**** Input data

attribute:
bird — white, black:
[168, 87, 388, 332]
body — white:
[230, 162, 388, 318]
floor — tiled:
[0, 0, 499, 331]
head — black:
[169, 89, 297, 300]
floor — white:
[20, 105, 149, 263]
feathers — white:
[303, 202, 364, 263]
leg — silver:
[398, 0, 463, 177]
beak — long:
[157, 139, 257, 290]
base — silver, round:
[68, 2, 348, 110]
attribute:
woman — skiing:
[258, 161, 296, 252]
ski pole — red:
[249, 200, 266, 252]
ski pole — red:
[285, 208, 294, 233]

********
**** Input data

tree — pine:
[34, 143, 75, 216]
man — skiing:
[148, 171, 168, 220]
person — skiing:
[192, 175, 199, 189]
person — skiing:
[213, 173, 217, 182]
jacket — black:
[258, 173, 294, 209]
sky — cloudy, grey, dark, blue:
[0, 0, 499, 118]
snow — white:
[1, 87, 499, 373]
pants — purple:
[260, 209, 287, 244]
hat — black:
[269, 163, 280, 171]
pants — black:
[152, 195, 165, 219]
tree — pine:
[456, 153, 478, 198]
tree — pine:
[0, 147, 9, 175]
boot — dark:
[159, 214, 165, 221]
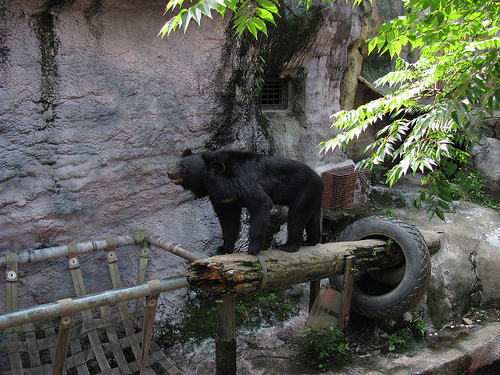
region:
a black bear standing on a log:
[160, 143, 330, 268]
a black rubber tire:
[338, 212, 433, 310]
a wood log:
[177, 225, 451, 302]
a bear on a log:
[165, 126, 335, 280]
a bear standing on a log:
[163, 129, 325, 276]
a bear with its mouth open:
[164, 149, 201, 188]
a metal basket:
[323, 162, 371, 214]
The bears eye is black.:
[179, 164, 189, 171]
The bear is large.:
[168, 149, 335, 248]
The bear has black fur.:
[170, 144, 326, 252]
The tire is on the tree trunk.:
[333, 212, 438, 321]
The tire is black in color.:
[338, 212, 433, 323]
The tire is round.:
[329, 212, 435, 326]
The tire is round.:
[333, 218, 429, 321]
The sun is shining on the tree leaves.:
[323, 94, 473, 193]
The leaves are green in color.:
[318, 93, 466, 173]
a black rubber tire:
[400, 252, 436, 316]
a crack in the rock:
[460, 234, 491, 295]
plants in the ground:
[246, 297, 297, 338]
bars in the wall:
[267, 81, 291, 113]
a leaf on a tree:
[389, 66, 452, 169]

********
**** Input data

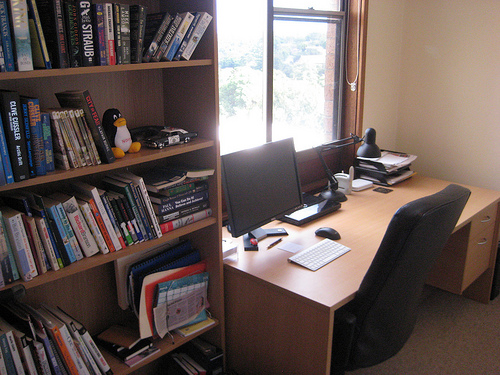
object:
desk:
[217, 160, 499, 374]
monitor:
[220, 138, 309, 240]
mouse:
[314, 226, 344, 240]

********

*Exercise requirements:*
Which lines of the data above contain the word "white"? Locate each one and copy it in full.

*Output below:*
bird — white, black:
body — white:
floor — white:
feathers — white:
snow — white:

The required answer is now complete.